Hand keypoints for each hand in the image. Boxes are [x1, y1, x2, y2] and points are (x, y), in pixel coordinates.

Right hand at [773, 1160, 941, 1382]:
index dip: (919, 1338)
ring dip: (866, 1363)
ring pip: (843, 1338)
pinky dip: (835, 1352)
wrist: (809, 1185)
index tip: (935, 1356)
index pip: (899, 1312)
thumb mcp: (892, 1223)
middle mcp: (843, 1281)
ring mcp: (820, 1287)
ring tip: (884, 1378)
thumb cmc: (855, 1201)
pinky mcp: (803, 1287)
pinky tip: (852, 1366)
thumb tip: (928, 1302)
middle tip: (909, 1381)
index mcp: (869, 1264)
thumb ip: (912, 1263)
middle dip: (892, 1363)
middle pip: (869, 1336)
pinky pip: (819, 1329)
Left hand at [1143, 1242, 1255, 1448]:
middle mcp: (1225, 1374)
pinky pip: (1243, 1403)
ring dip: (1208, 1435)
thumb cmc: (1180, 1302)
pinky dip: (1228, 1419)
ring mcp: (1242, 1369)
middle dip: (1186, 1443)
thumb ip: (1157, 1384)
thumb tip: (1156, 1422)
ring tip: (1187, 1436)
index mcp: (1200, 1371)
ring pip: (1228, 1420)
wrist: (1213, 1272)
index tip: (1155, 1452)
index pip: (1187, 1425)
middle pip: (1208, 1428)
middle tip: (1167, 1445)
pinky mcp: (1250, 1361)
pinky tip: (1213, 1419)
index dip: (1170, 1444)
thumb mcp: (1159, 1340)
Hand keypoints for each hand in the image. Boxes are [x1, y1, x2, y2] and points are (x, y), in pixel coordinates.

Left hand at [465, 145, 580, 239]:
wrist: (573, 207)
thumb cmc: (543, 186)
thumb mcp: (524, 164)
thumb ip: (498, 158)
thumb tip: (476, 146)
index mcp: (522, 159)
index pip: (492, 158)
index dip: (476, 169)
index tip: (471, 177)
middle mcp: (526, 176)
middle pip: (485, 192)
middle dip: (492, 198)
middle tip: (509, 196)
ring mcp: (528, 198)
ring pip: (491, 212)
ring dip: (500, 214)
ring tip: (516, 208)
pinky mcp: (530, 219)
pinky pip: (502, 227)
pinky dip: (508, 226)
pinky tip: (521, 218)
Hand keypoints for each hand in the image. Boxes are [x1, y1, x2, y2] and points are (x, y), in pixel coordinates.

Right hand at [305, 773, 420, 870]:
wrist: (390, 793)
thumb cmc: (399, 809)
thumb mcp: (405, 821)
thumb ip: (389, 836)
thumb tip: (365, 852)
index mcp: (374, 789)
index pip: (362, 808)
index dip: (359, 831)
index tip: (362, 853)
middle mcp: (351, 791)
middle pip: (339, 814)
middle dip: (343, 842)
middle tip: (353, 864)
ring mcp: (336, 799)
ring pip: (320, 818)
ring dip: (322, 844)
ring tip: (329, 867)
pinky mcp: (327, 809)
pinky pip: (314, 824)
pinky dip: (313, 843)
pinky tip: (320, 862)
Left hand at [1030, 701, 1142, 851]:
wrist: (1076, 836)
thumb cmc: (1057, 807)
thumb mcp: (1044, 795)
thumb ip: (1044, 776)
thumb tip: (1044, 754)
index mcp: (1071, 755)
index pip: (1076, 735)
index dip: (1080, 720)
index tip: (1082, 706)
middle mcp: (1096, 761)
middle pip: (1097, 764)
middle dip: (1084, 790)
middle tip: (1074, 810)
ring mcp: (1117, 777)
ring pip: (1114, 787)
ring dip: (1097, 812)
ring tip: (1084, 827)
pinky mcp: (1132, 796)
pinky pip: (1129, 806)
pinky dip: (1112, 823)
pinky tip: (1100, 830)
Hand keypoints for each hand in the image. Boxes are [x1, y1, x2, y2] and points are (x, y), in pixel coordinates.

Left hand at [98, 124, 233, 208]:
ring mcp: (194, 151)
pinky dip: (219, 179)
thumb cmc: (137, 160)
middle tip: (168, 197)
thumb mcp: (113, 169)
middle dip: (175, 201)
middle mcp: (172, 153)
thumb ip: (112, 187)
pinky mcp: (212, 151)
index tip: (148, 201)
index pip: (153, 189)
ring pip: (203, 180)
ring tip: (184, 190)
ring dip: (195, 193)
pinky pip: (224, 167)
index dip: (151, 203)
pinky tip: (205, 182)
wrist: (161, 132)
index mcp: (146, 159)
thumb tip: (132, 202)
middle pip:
########################################
§ What to produce: How many lines of the listing above carry the string "wrist"? Report that number with no other text.

§ Answer area: 6